飯塚 そうですね。クラウド化によってリモートワークができれば、子育て中や介護中などの人でも、時間を調整しながらしっかりと働くことができます。また、製造現場などとは違い、バックオフィス業務は毎日フルタイムで働こうと思ってもそこまでの仕事量はない場合もあります。それならば短い時間で成果を出すほうが、会社側としても効率的だと思います。

──顧客を増やすために、何か工夫はされていますか。

飯塚 クラウド上で会計や人事労務などのビジネス向けサービスを提供している『freee』の四つ星認定アドバイザーを取得しています。社労士事務所単体で認定をもらおうとした場合は、かなりの導入実績数を出さないと星が取れないので、四つ星となると「この社労士事務所はきちんとfreeeに特化している」というブランディングができます。認定されるとアドバイザーとしてfreeeの専門家検索サイトで紹介されますから、サイトを見た税理士の先生がうちの事務所を認識してくれて顧問先を紹介くださることもあります。また、『ジョブカン認定アドバイザー』や『Money Forward 公認メンバー』にもなっています。これらも「クラウドに強い」というブランディングですね。他にも、私自身がエンターテインメント業界に長くいてクリエイティブ職の方々と仕事をして来た経験は、アピールポイントになっています。

──クラウドに強いという部分に加え、業界特性に強いという点が事務所の強みになっているのですね。

飯塚 そうですね。クリエイターの方々とのつき合い方を知っているという点は強みになっていると感じます。
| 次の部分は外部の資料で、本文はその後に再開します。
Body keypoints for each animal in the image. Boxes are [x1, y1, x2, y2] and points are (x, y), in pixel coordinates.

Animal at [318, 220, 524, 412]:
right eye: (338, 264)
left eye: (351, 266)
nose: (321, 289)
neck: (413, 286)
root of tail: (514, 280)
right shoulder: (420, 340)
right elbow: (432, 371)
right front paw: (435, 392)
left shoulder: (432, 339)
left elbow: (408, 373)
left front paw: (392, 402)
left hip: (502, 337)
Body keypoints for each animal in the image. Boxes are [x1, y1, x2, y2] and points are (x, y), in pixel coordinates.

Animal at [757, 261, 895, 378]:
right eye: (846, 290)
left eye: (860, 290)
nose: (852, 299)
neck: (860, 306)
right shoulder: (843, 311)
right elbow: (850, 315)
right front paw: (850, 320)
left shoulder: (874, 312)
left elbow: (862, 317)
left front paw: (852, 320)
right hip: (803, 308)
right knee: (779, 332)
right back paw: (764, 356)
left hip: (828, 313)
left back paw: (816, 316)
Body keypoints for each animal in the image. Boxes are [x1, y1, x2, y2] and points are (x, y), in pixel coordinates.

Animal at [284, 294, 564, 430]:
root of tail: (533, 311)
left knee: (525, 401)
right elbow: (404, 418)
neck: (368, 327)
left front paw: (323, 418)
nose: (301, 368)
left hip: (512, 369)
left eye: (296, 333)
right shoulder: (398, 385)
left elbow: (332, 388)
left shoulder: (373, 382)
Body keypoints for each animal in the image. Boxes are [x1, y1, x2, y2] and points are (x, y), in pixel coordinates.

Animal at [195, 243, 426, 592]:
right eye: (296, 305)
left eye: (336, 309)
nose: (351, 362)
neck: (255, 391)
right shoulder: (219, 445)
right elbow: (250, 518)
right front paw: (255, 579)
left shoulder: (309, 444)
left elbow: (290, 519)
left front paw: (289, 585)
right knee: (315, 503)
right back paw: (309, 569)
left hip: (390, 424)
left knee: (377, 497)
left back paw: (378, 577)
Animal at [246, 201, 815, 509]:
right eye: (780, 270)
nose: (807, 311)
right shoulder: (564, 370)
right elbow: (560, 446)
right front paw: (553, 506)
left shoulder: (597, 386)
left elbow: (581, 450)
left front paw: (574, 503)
クリエイター社長の場合はお忙しいので、法律や制度の話を懇々と説明するよりも結論から端的にお伝えするほうが話は進みやすいとか、エンターテインメント業界ならではのつき合い方のノウハウのようなものはありますね。私のように業界の現場もバックオフィスも経験してきたという社労士は珍しいので、ここは私独自の特色だと思います。
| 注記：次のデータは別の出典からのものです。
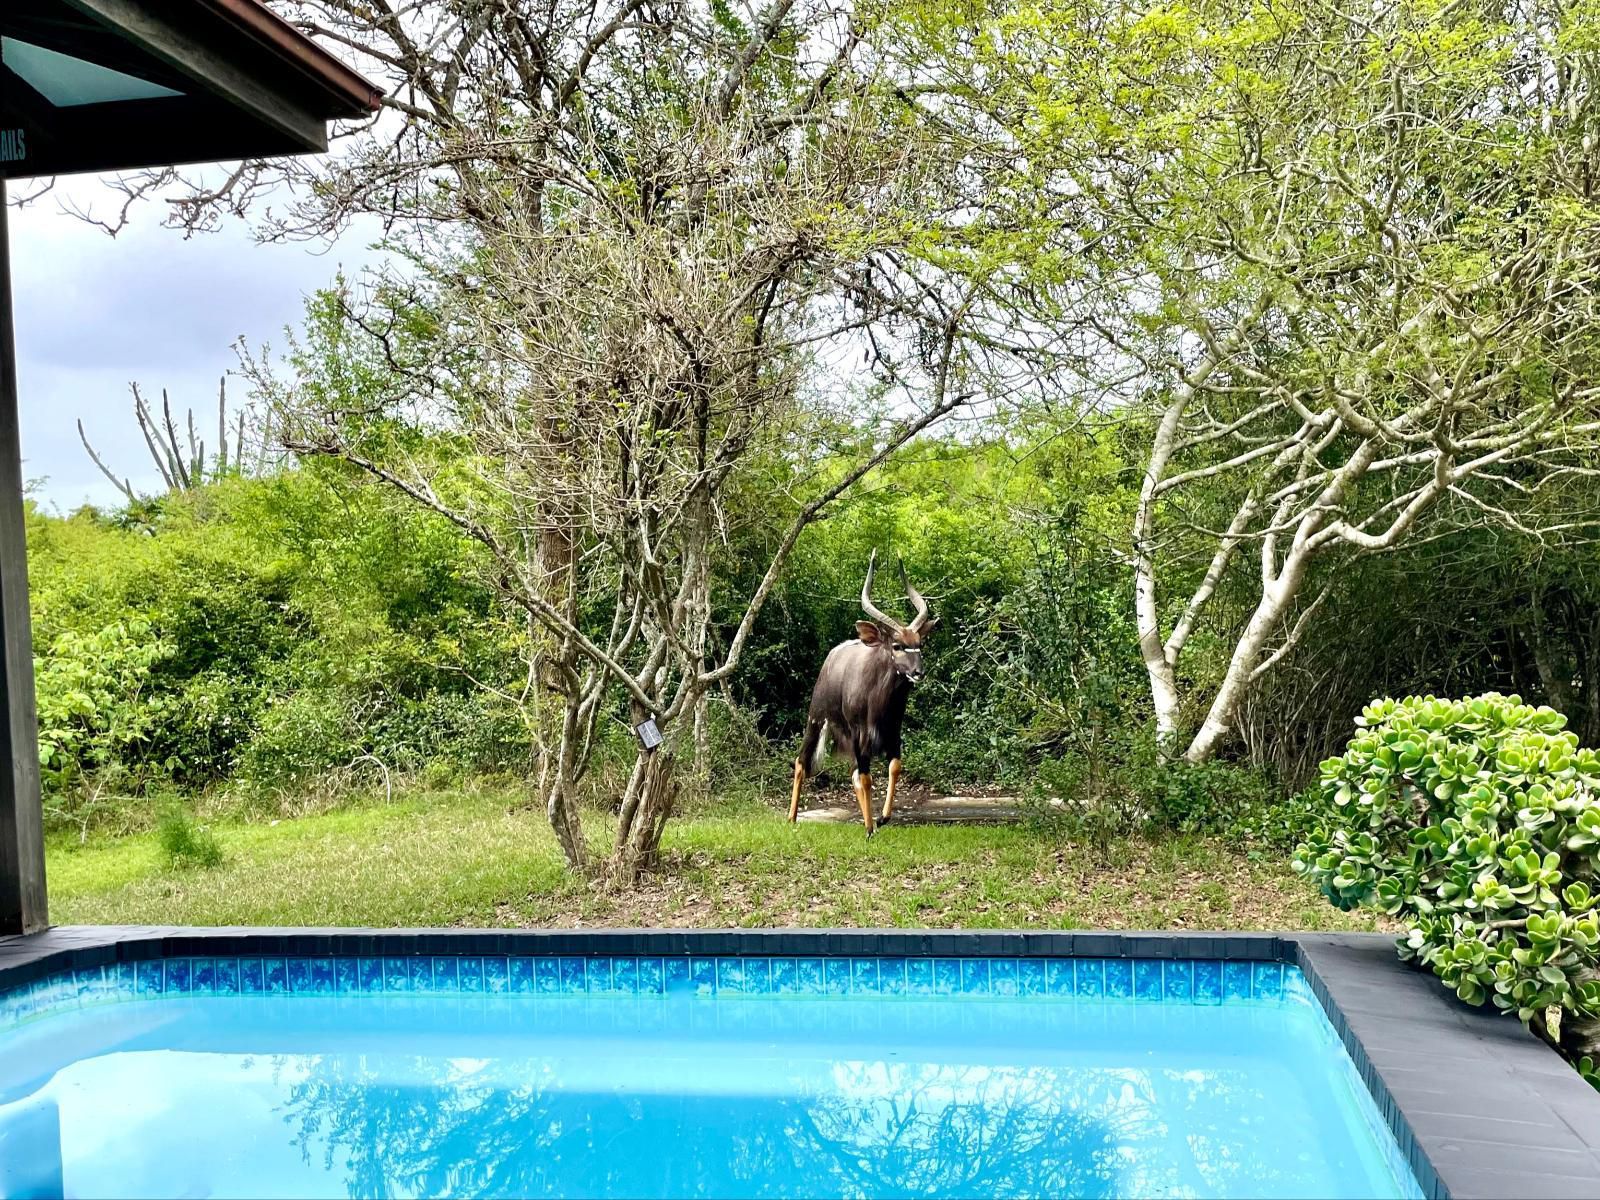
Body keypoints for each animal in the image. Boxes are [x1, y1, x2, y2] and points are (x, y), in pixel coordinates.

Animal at [787, 553, 934, 838]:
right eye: (897, 645)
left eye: (919, 645)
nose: (918, 672)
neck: (878, 701)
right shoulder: (859, 733)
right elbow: (866, 778)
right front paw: (869, 826)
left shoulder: (892, 731)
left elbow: (893, 767)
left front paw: (882, 818)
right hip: (816, 719)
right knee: (801, 762)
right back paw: (791, 818)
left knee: (853, 773)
──仕事をする上でこだわっていることなどはありますか。

飯塚 社労士として、ダイバーシティ&インクルージョンを推進しています。これは私自身が幼少期を多国籍な環境で過ごして、多様性が当たり前だったことが影響していると思います。働くLGBTQも応援したいですね。これからの企業はLGBTQなどの性的マイノリティに対応した人事労務管理やSOGIハラ(性的指向・性自認に対するハラスメント)対応が一層求められるようになると思います。ITやクラウドツールを活用して、多様な人材やライフスタイルの変化に応じて働きやすいように職場環境を整える、そのお手伝いをしたいと考えています。

「ヨーヨー社労士」を商標登録

──ヨーヨー競技者としては2019年から競技大会に復帰され、現在全日本ヨーヨー選手権大会の女性フリースタイル部門3連覇中ですね。社労士とヨーヨーというパラレルキャリアを歩むメリットは何でしょうか。
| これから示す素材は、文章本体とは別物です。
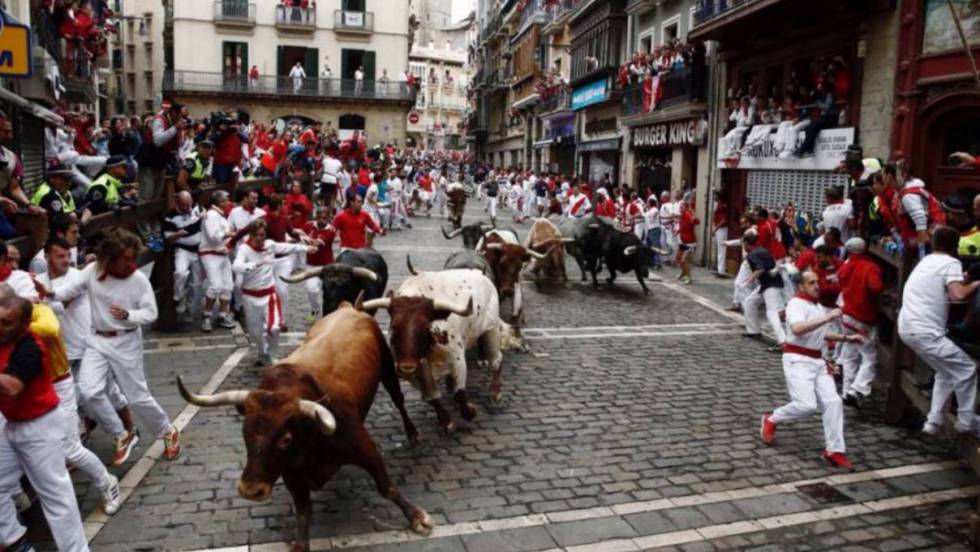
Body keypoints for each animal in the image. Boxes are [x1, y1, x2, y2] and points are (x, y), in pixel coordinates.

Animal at [175, 304, 432, 548]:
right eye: (244, 432)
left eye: (285, 439)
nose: (250, 490)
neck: (312, 437)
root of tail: (349, 308)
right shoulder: (291, 474)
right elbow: (303, 513)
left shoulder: (365, 447)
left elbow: (387, 487)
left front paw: (416, 516)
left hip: (389, 369)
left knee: (399, 400)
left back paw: (413, 434)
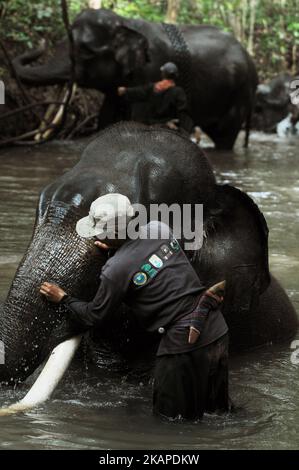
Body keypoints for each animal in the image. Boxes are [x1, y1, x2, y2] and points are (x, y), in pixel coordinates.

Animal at [12, 8, 260, 150]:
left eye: (85, 50)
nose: (41, 43)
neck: (125, 23)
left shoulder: (150, 70)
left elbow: (139, 117)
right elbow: (107, 116)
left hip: (239, 96)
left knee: (225, 135)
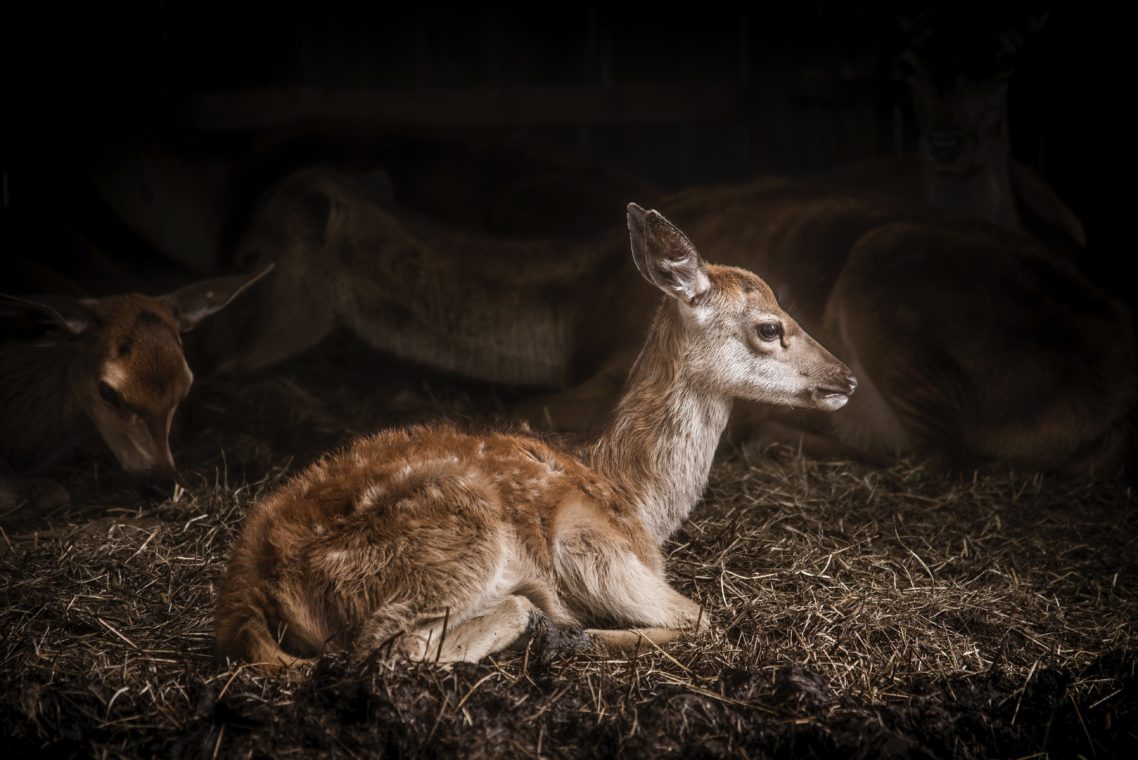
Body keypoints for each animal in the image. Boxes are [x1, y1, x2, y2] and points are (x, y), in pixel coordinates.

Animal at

飯塚 今のところ、「日本で一番ヨーヨーが上手い社労士」だと自負しております(笑)。社労士という資格を持つメリットは、何といっても信頼性です。自己紹介のときに単に「ヨーヨーパフォーマーです」と言うのと、「社労士で、ヨーヨーパフォーマーです」と言うのでは印象が大きく違います。資格があるから警戒心なく話を聞いてもらえる。国家資格にはそれだけの重みがあります。でも逆もしかりです。ヨーヨーの世界で私を知っている人には「社労士って何だろう?」と興味を持ってもらえるし、普段法律などの堅い話を敬遠しがちな人にも「ヨーヨー」という親しみやすいツールをきっかけにコミュニケーションを取ることができます。私は「ヨーヨー社労士」の名称を商標登録したので、これからも世界で唯一の「ヨーヨー社労士®」として、活動の幅を広げていきたいと思います。

──今後の展望を教えてください。

飯塚 2017年に新宿で社労士事務所を開業しましたが、2020年、横浜市港北区に事務所を移転しています。ここの事務所はもともと、地域貢献、子育て、教育支援のためのワークショップスタジオにしようと考えて開設したのですが、コロナ禍のためワークショップを開くことができず、この3年はほぼ私のプライベートスタジオになっていました。この場所に2022年11月、『ヨーヨーショップ&カフェやうやう』を開きます(※)。ヨーヨーをしながらお茶も飲める、親子で遊べる憩いの場みたいなスペースにしたいと考えています。(※)2022年11月3日より営業中。

──ヨーヨー競技のすそ野を広げる活動ということでしょうか。

飯塚 それもあります。今は少しヨーヨー世代が途切れています。日本は毎年世界チャンピオンを輩出するほどヨーヨー競技が強いのに、挑戦する人が少なくなっているので、次の世代の子どもたちに技術を伝えていきたい気持ちがあります。今、子育てをしている30~40代はハイパーヨーヨーブームを経験している世代ですから、親子でヨーヨーを楽しむことができると思います。お母さんお父さんがヨーヨーに興味がなくても、「美味しいコーヒーがあるから、お子さんをヨーヨーで遊ばせながら、ひと休みしてください」という場所にしたいですね。
 社労士としては、ヨーヨーショップを開くことで私と同じくらいの働く親世代とも出会えると思っています。そういう年代に向けたワークショップも開きたいし、私はコーチングの資格も持っているので、もしもキャリアに悩む方がいるならその支援をしたいですね。

──ヨーヨーと社労士をうまく掛け合わせた素敵な展望ですね。

飯塚 ありがとうございます。私の経営理念は「前途洋々」です。会社や組織をどう良くしていくかという考え方は、個人のキャリア形成にも応用できるものです。「これから先、どのような人生を送りたいか」「目標達成のためにはどのような行動をするとよいか」というコーチングをしたい。みんなが「前途洋々」になるきっかけを提供できる場を作りたいですね。

──最後に、キャリアに迷っている方、資格取得を考えている方へメッセージをお願いします。

飯塚 以前の私はあまりチャレンジができるタイプではなかったのですが、現在いろいろなチャレンジができているのは「資格を持っている」ということが大きいと思います。資格を取って初めてできる経験も、見えてくる景色もあります。ですから、もしも資格を取ろうと思ったら、まずは先のことは考えないで一直線に勉強してください。つらくなってくると「この資格を取っても本当に役に立つのだろうか…」とネガティブに考えがちですが、資格を土台にどう生きていくか考えるのは、試験に合格したあとからでも遅くありません。合格の先に、新しい可能性は必ずあるので、がむしゃらにがんばってほしいと思います。